Fighting the lethargy in her body, Angie pulled herself up the sides, and stuck a hurried finger down her throat, gagging almost in slow-motion as the drugs pulled her body towards a grave. With a final push, she brought up the mass of booze and pills, onto Gallie’s pristine white tiled floor.

“Now what do I do?” Angie said, still gagging on the bitter-sour aftertaste.

“Get your ass to a hospital,” the Jameson bottle said. “Then get back to your art. Don’t get tied to what you can get from it. Just be proud that you made it.”
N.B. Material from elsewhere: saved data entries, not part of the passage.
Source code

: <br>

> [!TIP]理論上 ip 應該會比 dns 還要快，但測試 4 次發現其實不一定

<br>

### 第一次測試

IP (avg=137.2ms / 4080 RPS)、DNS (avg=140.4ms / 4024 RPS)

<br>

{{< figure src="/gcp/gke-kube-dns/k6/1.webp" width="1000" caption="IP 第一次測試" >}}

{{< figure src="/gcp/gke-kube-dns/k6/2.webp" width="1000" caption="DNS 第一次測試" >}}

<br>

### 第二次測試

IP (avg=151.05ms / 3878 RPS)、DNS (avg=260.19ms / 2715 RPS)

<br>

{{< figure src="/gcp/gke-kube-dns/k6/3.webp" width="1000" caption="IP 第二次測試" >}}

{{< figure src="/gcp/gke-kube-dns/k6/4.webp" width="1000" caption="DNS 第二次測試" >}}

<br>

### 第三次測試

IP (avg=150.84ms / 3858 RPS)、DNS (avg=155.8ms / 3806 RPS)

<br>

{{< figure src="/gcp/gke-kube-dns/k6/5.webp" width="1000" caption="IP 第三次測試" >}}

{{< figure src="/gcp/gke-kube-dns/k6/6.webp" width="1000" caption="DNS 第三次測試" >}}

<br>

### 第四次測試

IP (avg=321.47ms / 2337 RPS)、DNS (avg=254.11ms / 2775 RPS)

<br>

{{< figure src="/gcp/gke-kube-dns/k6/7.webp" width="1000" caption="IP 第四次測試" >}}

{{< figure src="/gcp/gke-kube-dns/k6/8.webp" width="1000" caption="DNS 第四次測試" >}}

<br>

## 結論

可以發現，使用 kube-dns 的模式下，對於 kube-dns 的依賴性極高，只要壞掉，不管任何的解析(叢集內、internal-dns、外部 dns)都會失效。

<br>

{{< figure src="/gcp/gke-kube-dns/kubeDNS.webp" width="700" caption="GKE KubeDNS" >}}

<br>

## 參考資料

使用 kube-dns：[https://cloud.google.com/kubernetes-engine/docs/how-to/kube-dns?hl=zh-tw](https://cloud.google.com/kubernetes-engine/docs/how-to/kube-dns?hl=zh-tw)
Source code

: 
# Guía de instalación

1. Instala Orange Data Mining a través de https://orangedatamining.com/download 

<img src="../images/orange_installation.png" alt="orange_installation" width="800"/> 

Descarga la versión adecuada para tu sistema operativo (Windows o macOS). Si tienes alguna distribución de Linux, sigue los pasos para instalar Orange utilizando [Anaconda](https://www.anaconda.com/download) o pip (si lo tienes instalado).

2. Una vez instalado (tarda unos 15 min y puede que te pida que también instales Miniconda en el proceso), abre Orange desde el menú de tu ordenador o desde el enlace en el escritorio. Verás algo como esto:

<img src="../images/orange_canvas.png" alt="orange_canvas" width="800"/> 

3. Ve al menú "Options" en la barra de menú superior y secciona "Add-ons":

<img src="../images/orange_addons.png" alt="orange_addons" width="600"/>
Angie reached for the Jameson bottle, but her fingers didn’t respond to their commands and she knocked it over on the tile, too. The neck of the bottle shattered and littered shards amid the vomit and the ceramic.

She looked at where she could safely step and found there wasn’t anywhere. She hoisted herself out of the tub and gingerly stepped down into the morass.